(Extracted data entries)
※ ※ ※
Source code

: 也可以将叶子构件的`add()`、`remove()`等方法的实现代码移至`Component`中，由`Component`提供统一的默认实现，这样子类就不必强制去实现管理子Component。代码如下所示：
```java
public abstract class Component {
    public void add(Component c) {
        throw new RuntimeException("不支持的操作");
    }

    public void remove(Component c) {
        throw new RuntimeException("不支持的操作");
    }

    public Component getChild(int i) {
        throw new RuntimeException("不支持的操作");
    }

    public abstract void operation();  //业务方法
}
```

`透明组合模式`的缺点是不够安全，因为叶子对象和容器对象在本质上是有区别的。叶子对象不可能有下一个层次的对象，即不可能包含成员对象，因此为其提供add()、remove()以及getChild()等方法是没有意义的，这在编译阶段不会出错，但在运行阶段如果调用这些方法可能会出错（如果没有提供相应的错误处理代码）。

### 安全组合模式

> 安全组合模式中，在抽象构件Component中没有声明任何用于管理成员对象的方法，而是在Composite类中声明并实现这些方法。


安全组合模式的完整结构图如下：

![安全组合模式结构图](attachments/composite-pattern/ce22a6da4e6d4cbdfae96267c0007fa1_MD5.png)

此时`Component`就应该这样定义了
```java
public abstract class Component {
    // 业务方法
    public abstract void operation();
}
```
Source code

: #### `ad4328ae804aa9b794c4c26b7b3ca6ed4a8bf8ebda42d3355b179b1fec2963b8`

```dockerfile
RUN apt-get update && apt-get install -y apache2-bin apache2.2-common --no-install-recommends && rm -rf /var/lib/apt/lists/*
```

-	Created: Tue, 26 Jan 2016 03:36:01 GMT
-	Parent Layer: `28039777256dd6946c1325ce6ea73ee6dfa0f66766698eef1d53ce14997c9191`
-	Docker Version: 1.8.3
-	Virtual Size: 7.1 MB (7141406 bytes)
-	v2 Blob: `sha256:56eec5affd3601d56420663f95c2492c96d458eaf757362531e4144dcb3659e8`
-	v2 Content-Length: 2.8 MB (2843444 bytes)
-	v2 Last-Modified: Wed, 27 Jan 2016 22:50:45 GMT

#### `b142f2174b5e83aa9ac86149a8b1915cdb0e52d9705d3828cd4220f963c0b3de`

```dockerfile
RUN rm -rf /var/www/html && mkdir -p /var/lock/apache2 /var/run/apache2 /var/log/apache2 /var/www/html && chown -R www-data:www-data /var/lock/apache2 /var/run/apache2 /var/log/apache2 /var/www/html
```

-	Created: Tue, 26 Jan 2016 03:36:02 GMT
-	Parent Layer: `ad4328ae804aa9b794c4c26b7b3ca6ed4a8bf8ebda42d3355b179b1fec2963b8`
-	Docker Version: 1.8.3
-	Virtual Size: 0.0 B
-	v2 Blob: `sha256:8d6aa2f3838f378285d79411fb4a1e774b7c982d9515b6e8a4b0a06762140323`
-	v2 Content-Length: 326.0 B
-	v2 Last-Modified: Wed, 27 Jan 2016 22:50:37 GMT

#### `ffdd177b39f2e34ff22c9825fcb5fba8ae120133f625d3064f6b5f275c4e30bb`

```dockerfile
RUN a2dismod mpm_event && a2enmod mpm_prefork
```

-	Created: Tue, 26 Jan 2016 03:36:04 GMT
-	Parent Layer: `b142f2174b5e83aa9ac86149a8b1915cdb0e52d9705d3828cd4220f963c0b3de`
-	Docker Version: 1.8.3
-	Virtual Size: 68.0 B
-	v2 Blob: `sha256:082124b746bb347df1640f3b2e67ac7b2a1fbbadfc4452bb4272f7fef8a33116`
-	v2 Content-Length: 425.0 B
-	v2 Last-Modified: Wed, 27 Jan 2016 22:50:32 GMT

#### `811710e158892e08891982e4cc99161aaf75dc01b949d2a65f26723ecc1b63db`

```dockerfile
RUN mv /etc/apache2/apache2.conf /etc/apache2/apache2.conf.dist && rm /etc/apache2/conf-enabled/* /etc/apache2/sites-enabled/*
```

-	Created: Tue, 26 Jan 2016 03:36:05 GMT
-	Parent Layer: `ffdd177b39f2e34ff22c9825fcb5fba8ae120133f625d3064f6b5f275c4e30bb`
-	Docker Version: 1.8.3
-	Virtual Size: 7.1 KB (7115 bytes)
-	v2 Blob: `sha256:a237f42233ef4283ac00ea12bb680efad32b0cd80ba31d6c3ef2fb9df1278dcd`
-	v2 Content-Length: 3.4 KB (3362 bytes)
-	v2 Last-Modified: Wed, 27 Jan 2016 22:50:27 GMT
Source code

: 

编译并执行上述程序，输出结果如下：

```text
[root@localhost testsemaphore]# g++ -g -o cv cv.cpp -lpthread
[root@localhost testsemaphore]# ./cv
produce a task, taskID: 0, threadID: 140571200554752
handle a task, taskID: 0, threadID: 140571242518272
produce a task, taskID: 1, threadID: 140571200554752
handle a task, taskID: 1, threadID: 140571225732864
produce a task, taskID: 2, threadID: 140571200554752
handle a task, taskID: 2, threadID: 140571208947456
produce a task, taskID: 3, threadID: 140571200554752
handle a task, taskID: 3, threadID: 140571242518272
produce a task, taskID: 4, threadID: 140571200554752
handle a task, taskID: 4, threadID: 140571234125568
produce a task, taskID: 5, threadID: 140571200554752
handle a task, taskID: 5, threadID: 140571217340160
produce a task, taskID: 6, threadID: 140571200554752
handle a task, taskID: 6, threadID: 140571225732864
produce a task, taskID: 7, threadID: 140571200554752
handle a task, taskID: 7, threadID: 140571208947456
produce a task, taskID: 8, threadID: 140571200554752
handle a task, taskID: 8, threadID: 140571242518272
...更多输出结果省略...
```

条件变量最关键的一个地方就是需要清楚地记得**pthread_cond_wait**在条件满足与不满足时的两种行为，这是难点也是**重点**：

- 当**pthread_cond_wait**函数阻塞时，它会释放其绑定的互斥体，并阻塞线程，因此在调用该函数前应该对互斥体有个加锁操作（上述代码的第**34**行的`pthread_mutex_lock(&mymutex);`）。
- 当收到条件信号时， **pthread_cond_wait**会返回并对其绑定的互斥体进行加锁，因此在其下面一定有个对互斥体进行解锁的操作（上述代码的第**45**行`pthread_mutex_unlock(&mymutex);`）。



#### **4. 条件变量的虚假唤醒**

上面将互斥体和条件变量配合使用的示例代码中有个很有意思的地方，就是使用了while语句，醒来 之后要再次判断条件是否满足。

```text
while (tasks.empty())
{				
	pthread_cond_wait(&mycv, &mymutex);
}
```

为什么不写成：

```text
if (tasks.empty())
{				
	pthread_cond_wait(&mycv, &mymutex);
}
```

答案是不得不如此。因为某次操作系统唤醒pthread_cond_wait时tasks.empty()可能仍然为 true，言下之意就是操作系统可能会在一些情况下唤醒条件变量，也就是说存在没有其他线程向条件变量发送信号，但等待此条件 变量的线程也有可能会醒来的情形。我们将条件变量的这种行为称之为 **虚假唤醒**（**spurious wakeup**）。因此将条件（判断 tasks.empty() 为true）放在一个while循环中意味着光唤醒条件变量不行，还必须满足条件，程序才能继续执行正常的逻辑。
※ ※ ※
> Aim of the task: Every piece of the data is to be set down again exactly.

> Answer to this task:
Source code

: 也可以将叶子构件的`add()`、`remove()`等方法的实现代码移至`Component`中，由`Component`提供统一的默认实现，这样子类就不必强制去实现管理子Component。代码如下所示：
```java
public abstract class Component {
    public void add(Component c) {
        throw new RuntimeException("不支持的操作");
    }

    public void remove(Component c) {
        throw new RuntimeException("不支持的操作");
    }

    public Component getChild(int i) {
        throw new RuntimeException("不支持的操作");
    }

    public abstract void operation();  //业务方法
}
```

`透明组合模式`的缺点是不够安全，因为叶子对象和容器对象在本质上是有区别的。叶子对象不可能有下一个层次的对象，即不可能包含成员对象，因此为其提供add()、remove()以及getChild()等方法是没有意义的，这在编译阶段不会出错，但在运行阶段如果调用这些方法可能会出错（如果没有提供相应的错误处理代码）。

### 安全组合模式

> 安全组合模式中，在抽象构件Component中没有声明任何用于管理成员对象的方法，而是在Composite类中声明并实现这些方法。


安全组合模式的完整结构图如下：

![安全组合模式结构图](attachments/composite-pattern/ce22a6da4e6d4cbdfae96267c0007fa1_MD5.png)

此时`Component`就应该这样定义了
```java
public abstract class Component {
    // 业务方法
    public abstract void operation();
}
```
Source code

: #### `ad4328ae804aa9b794c4c26b7b3ca6ed4a8bf8ebda42d3355b179b1fec2963b8`

```dockerfile
RUN apt-get update && apt-get install -y apache2-bin apache2.2-common --no-install-recommends && rm -rf /var/lib/apt/lists/*
```

-	Created: Tue, 26 Jan 2016 03:36:01 GMT
-	Parent Layer: `28039777256dd6946c1325ce6ea73ee6dfa0f66766698eef1d53ce14997c9191`
-	Docker Version: 1.8.3
-	Virtual Size: 7.1 MB (7141406 bytes)
-	v2 Blob: `sha256:56eec5affd3601d56420663f95c2492c96d458eaf757362531e4144dcb3659e8`
-	v2 Content-Length: 2.8 MB (2843444 bytes)
-	v2 Last-Modified: Wed, 27 Jan 2016 22:50:45 GMT

#### `b142f2174b5e83aa9ac86149a8b1915cdb0e52d9705d3828cd4220f963c0b3de`

```dockerfile
RUN rm -rf /var/www/html && mkdir -p /var/lock/apache2 /var/run/apache2 /var/log/apache2 /var/www/html && chown -R www-data:www-data /var/lock/apache2 /var/run/apache2 /var/log/apache2 /var/www/html
```

-	Created: Tue, 26 Jan 2016 03:36:02 GMT
-	Parent Layer: `ad4328ae804aa9b794c4c26b7b3ca6ed4a8bf8ebda42d3355b179b1fec2963b8`
-	Docker Version: 1.8.3
-	Virtual Size: 0.0 B
-	v2 Blob: `sha256:8d6aa2f3838f378285d79411fb4a1e774b7c982d9515b6e8a4b0a06762140323`
-	v2 Content-Length: 326.0 B
-	v2 Last-Modified: Wed, 27 Jan 2016 22:50:37 GMT

#### `ffdd177b39f2e34ff22c9825fcb5fba8ae120133f625d3064f6b5f275c4e30bb`

```dockerfile
RUN a2dismod mpm_event && a2enmod mpm_prefork
```

-	Created: Tue, 26 Jan 2016 03:36:04 GMT
-	Parent Layer: `b142f2174b5e83aa9ac86149a8b1915cdb0e52d9705d3828cd4220f963c0b3de`
-	Docker Version: 1.8.3
-	Virtual Size: 68.0 B
-	v2 Blob: `sha256:082124b746bb347df1640f3b2e67ac7b2a1fbbadfc4452bb4272f7fef8a33116`
-	v2 Content-Length: 425.0 B
-	v2 Last-Modified: Wed, 27 Jan 2016 22:50:32 GMT

#### `811710e158892e08891982e4cc99161aaf75dc01b949d2a65f26723ecc1b63db`

```dockerfile
RUN mv /etc/apache2/apache2.conf /etc/apache2/apache2.conf.dist && rm /etc/apache2/conf-enabled/* /etc/apache2/sites-enabled/*
```

-	Created: Tue, 26 Jan 2016 03:36:05 GMT
-	Parent Layer: `ffdd177b39f2e34ff22c9825fcb5fba8ae120133f625d3064f6b5f275c4e30bb`
-	Docker Version: 1.8.3
-	Virtual Size: 7.1 KB (7115 bytes)
-	v2 Blob: `sha256:a237f42233ef4283ac00ea12bb680efad32b0cd80ba31d6c3ef2fb9df1278dcd`
-	v2 Content-Length: 3.4 KB (3362 bytes)
-	v2 Last-Modified: Wed, 27 Jan 2016 22:50:27 GMT
Source code

: 

编译并执行上述程序，输出结果如下：

```text
[root@localhost testsemaphore]# g++ -g -o cv cv.cpp -lpthread
[root@localhost testsemaphore]# ./cv
produce a task, taskID: 0, threadID: 140571200554752
handle a task, taskID: 0, threadID: 140571242518272
produce a task, taskID: 1, threadID: 140571200554752
handle a task, taskID: 1, threadID: 140571225732864
produce a task, taskID: 2, threadID: 140571200554752
handle a task, taskID: 2, threadID: 140571208947456
produce a task, taskID: 3, threadID: 140571200554752
handle a task, taskID: 3, threadID: 140571242518272
produce a task, taskID: 4, threadID: 140571200554752
handle a task, taskID: 4, threadID: 140571234125568
produce a task, taskID: 5, threadID: 140571200554752
handle a task, taskID: 5, threadID: 140571217340160
produce a task, taskID: 6, threadID: 140571200554752
handle a task, taskID: 6, threadID: 140571225732864
produce a task, taskID: 7, threadID: 140571200554752
handle a task, taskID: 7, threadID: 140571208947456
produce a task, taskID: 8, threadID: 140571200554752
handle a task, taskID: 8, threadID: 140571242518272
...更多输出结果省略...
```

条件变量最关键的一个地方就是需要清楚地记得**pthread_cond_wait**在条件满足与不满足时的两种行为，这是难点也是**重点**：

- 当**pthread_cond_wait**函数阻塞时，它会释放其绑定的互斥体，并阻塞线程，因此在调用该函数前应该对互斥体有个加锁操作（上述代码的第**34**行的`pthread_mutex_lock(&mymutex);`）。
- 当收到条件信号时， **pthread_cond_wait**会返回并对其绑定的互斥体进行加锁，因此在其下面一定有个对互斥体进行解锁的操作（上述代码的第**45**行`pthread_mutex_unlock(&mymutex);`）。



#### **4. 条件变量的虚假唤醒**

上面将互斥体和条件变量配合使用的示例代码中有个很有意思的地方，就是使用了while语句，醒来 之后要再次判断条件是否满足。

```text
while (tasks.empty())
{				
	pthread_cond_wait(&mycv, &mymutex);
}
```

为什么不写成：

```text
if (tasks.empty())
{				
	pthread_cond_wait(&mycv, &mymutex);
}
```

答案是不得不如此。因为某次操作系统唤醒pthread_cond_wait时tasks.empty()可能仍然为 true，言下之意就是操作系统可能会在一些情况下唤醒条件变量，也就是说存在没有其他线程向条件变量发送信号，但等待此条件 变量的线程也有可能会醒来的情形。我们将条件变量的这种行为称之为 **虚假唤醒**（**spurious wakeup**）。因此将条件（判断 tasks.empty() 为true）放在一个while循环中意味着光唤醒条件变量不行，还必须满足条件，程序才能继续执行正常的逻辑。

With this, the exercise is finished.